Friday, 4 March 2011

A name change for Simon Power? [update 3]

It seems I’ll have to stop calling retiring National cabinet minister Simon Power by the nickname of Simon Power-Lust. It doesn’t really fit now that he seems to have given up on being Prime Minister.

Why would a man touted by his own colleagues as the next National Party leader step down now, in his early forties, just when he’s entering the  best years of his working life?

I don’t buy the conventional wisdom of John Armstrong, who reckons it’s a simple political calculation based on National’s chances in 2014.  I reckon there’s a little more to it than that.

Here’s a man who, if he hadn’t joined the National Party as a young man, would have faced a future as a Palmerston North solicitor*. A man who missed out on getting offered a big legal partnership, and went into politics instead. A man who as Minister of Injustice has been changing the way those big legal partnerships will all be working; as Minister of Electoral Rorts has re-written Helen’s Electoral Finance Act so insubstantially it continues to help the ruling party; and who as Minister for Public-Private Partnerships has been busy blurring the boundaries of public and private—busy, in other words, putting the state’s resources behind the pursuit of private profit.

And now, coming into the most productive years of his professional life, I suspect he wants to sit on a few of those boards and help reap some of those private rewards for himself by parleying his political connections for profit.

This is more than just Jobs for the Boy.  Because as Minister for Public-Private Partnerships he’s made it possible for much political pull to make many profits—and he’s decided, you see, that he wants to be part of that New Aristocracy of Pull.

He wants to be this decade’s Mai Chen.

He wants a name change from Simon Power-Broker to Simon Power-Lust.

And, mind you, he might also want to come back into politics ten years from now (after making a small fortune from pull) to be a Prime Minister in his fifties.

So you still can’t altogether rule out power-lust.

* Not that I have anything against Palmerston North solicitors, you understand.  Some of my best friends are Palmerston North solicitors. But I reckon Simple Simon always had his sights set on something much more grand for himself.

UPDATE 1: Looks like at least one person agrees with me.

UPDATE 2:  Speaking of political pull, Deborah Hill-Cone lays into John Key’s “pet CEOs”—the “handpicked coterie of business leaders who have his ear and are well placed for government largesse.”  Tooth and claw competition is what businesses need, she says, not John Key's mothering.

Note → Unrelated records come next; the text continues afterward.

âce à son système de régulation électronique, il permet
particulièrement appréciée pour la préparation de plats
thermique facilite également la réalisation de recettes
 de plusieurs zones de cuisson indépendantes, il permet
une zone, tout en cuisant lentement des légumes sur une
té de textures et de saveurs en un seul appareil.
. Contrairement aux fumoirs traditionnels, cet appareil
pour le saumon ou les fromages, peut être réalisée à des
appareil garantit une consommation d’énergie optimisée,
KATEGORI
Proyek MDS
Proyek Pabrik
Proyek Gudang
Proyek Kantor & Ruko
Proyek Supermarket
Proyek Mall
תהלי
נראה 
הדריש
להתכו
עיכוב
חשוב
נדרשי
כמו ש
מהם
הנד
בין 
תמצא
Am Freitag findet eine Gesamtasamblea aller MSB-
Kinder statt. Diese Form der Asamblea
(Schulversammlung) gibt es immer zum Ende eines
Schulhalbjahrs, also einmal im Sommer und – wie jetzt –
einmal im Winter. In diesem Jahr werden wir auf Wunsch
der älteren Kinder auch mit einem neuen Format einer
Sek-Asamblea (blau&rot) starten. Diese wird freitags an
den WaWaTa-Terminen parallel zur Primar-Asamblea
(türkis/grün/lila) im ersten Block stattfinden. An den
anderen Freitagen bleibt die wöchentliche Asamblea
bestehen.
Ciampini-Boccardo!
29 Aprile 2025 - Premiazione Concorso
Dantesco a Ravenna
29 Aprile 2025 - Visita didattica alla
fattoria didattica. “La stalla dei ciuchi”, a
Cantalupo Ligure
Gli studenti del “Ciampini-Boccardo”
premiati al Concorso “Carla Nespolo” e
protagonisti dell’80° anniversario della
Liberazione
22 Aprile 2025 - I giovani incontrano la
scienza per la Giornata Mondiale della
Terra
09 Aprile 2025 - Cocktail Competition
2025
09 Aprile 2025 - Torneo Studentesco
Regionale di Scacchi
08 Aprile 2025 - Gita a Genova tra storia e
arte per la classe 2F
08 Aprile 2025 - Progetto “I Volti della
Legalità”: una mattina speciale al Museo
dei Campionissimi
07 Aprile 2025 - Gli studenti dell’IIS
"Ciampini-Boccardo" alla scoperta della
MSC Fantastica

_Quote After the Christchurch earthquake there was a headline saying Key had met with a group of his pet CEOs.
    The tone was all "good work fullas" with a hearty slap on the back. Fair enough, but I can't help thinking it would be wise to bring a soupcon of scepticism to this means-to-an-end attitude to getting things done.
    The justification is that being patriarchal is how you make things happen on a large scale - and that might be true in extreme cases. But the reaction to the Christchurch quake - bring in the big boys - is simply a more obvious example of Key's day-to-day approach to business and competition.

[Thanks Shirley R. for the link.]

UPDATE 3:  Slight editing done, and a correction made. [Thanks Chris D.]

5 comments:

Chris Diack said...

Power has never been Attorney General.

Anonymous said...

He's a labour lickspittle playing in the blue colours. He should have told for GTFO when he proposed bringing in Labours Election Bribe and Suppression of Freedom of Speech legislation.

Peter Cresswell said...

@Chris: Oops, well-spotted. Ta.

Cactus Kate said...

Try working for the family business? Good lord you wouldn't expect him to start his own....

gregster said...

Simon Power-Broker to Simon Power-Lust.

Shouldn't that be the other way around?